Deux mois après sa disparition, Me Yondo Black Mandengue a été inhumé à Douala, entouré de sa famille, de ses confrères et de compagnons de lutte.
Avocat engagé, Yondo Black a incarné toute sa vie la défense acharnée de la liberté d’expression et de la dignité humaine.
Pierre Ngahane a salué un « avocat d’exception » et une « conscience du Cameroun », fidèle à ses convictions jusqu’au bout.
À la cathédrale Saint-Pierre-et-Saint-Paul, Maurice Kamto a vu en lui un bâtisseur de ponts entre les Camerounais.
Très tôt, de Caen au Cameroun, il a mêlé formation juridique et engagement collectif.
Après un passage au barreau de Caen, il rentre au pays en 1971 pour contribuer à la création du barreau camerounais.
Bâtonnier de 1982 à 1986, il défend l’indépendance de la justice et les libertés fondamentales.

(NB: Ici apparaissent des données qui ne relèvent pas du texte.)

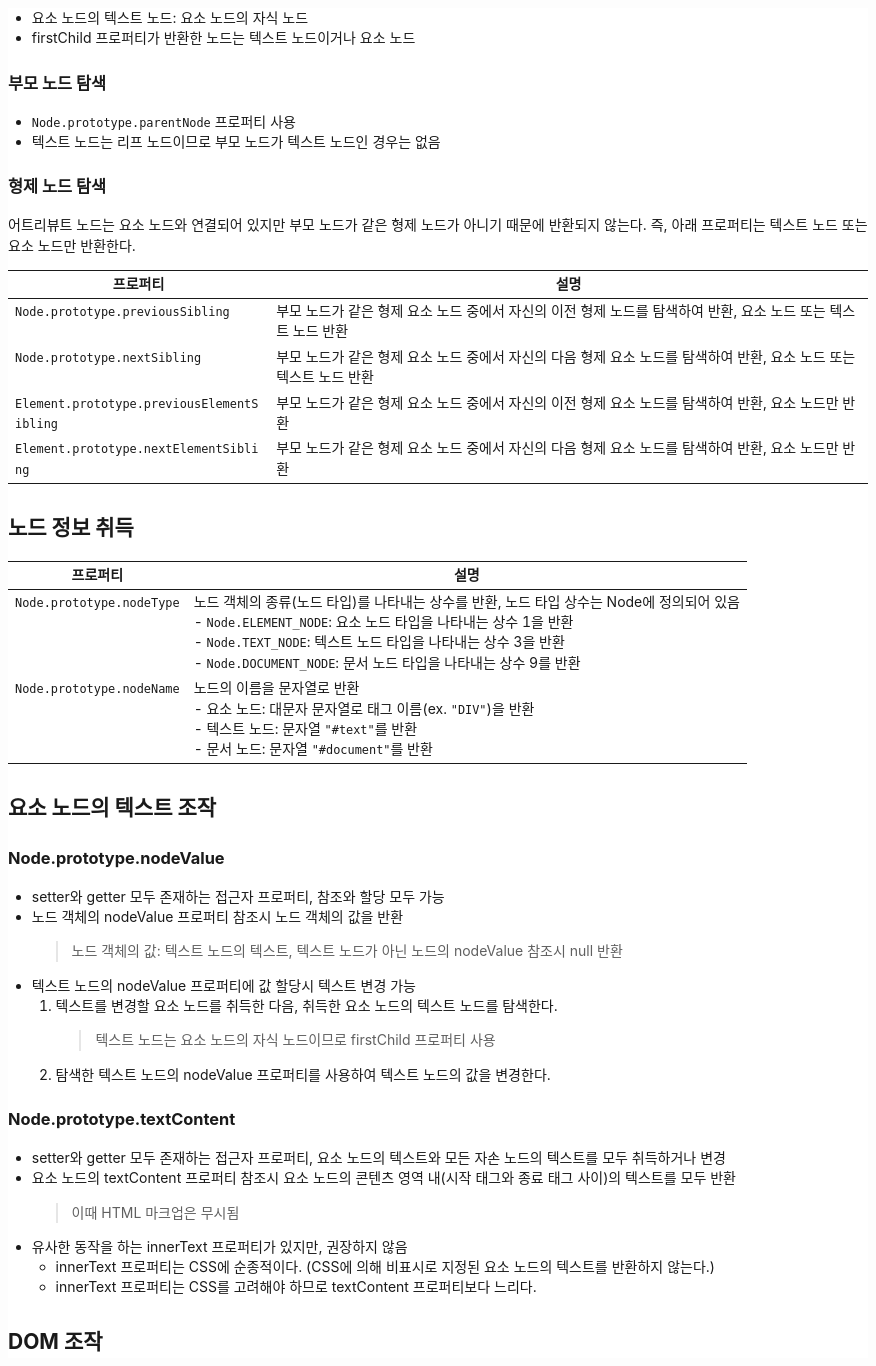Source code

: * 요소 노드의 텍스트 노드: 요소 노드의 자식 노드
* firstChild 프로퍼티가 반환한 노드는 텍스트 노드이거나 요소 노드

### 부모 노드 탐색

* `Node.prototype.parentNode` 프로퍼티 사용
* 텍스트 노드는 리프 노드이므로 부모 노드가 텍스트 노드인 경우는 없음

### 형제 노드 탐색

어트리뷰트 노드는 요소 노드와 연결되어 있지만 부모 노드가 같은 형제 노드가 아니기 때문에 반환되지 않는다. 즉, 아래 프로퍼티는 텍스트 노드 또는 요소 노드만 반환한다.

| 프로퍼티                                   | 설명                                                                                                               |
| ------------------------------------------ | ------------------------------------------------------------------------------------------------------------------ |
| `Node.prototype.previousSibling`           | 부모 노드가 같은 형제 요소 노드 중에서 자신의 이전 형제 노드를 탐색하여 반환, 요소 노드 또는 텍스트 노드 반환      |
| `Node.prototype.nextSibling`               | 부모 노드가 같은 형제 요소 노드 중에서 자신의 다음 형제 요소 노드를 탐색하여 반환, 요소 노드 또는 텍스트 노드 반환 |
| `Element.prototype.previousElementSibling` | 부모 노드가 같은 형제 요소 노드 중에서 자신의 이전 형제 요소 노드를 탐색하여 반환, 요소 노드만 반환                |
| `Element.prototype.nextElementSibling`     | 부모 노드가 같은 형제 요소 노드 중에서 자신의 다음 형제 요소 노드를 탐색하여 반환, 요소 노드만 반환                |

## 노드 정보 취득

| 프로퍼티                  | 설명                                                                                                                                                                                                                                                                                               |
| ------------------------- | -------------------------------------------------------------------------------------------------------------------------------------------------------------------------------------------------------------------------------------------------------------------------------------------------- |
| `Node.prototype.nodeType` | 노드 객체의 종류(노드 타입)를 나타내는 상수를 반환, 노드 타입 상수는 Node에 정의되어 있음<br> - `Node.ELEMENT_NODE`: 요소 노드 타입을 나타내는 상수 1을 반환<br> - `Node.TEXT_NODE`: 텍스트 노드 타입을 나타내는 상수 3을 반환<br> - `Node.DOCUMENT_NODE`: 문서 노드 타입을 나타내는 상수 9를 반환 |
| `Node.prototype.nodeName` | 노드의 이름을 문자열로 반환<br> - 요소 노드: 대문자 문자열로 태그 이름(ex. `"DIV"`)을 반환<br> - 텍스트 노드: 문자열 `"#text"`를 반환<br> - 문서 노드: 문자열 `"#document"`를 반환                                                                                                                 |

## 요소 노드의 텍스트 조작

### Node.prototype.nodeValue

* setter와 getter 모두 존재하는 접근자 프로퍼티, 참조와 할당 모두 가능
* 노드 객체의 nodeValue 프로퍼티 참조시 노드 객체의 값을 반환
  > 노드 객체의 값: 텍스트 노드의 텍스트, 텍스트 노드가 아닌 노드의 nodeValue 참조시 null 반환
* 텍스트 노드의 nodeValue 프로퍼티에 값 할당시 텍스트 변경 가능
  1. 텍스트를 변경할 요소 노드를 취득한 다음, 취득한 요소 노드의 텍스트 노드를 탐색한다.
     > 텍스트 노드는 요소 노드의 자식 노드이므로 firstChild 프로퍼티 사용
  2. 탐색한 텍스트 노드의 nodeValue 프로퍼티를 사용하여 텍스트 노드의 값을 변경한다.

### Node.prototype.textContent

* setter와 getter 모두 존재하는 접근자 프로퍼티, 요소 노드의 텍스트와 모든 자손 노드의 텍스트를 모두 취득하거나 변경
* 요소 노드의 textContent 프로퍼티 참조시 요소 노드의 콘텐츠 영역 내(시작 태그와 종료 태그 사이)의 텍스트를 모두 반환
  > 이때 HTML 마크업은 무시됨
* 유사한 동작을 하는 innerText 프로퍼티가 있지만, 권장하지 않음
  - innerText 프로퍼티는 CSS에 순종적이다. (CSS에 의해 비표시로 지정된 요소 노드의 텍스트를 반환하지 않는다.)
  - innerText 프로퍼티는 CSS를 고려해야 하므로 textContent 프로퍼티보다 느리다.

## DOM 조작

Il marque l’histoire en assurant la défense de figures du coup d’État manqué de 1984.
Arrêté en 1990 pour son engagement démocratique, il ne renonce jamais à son combat.
Libéré, il poursuit sans relâche son plaidoyer pour le multipartisme et l’État de droit.
En 2024, l’Ordre des avocats le distingue comme premier avocat honoraire du Cameroun.
À Douala, c’est l’héritage d’une justice-rempart que Yondo Black Mandengue a laissé aux générations futures.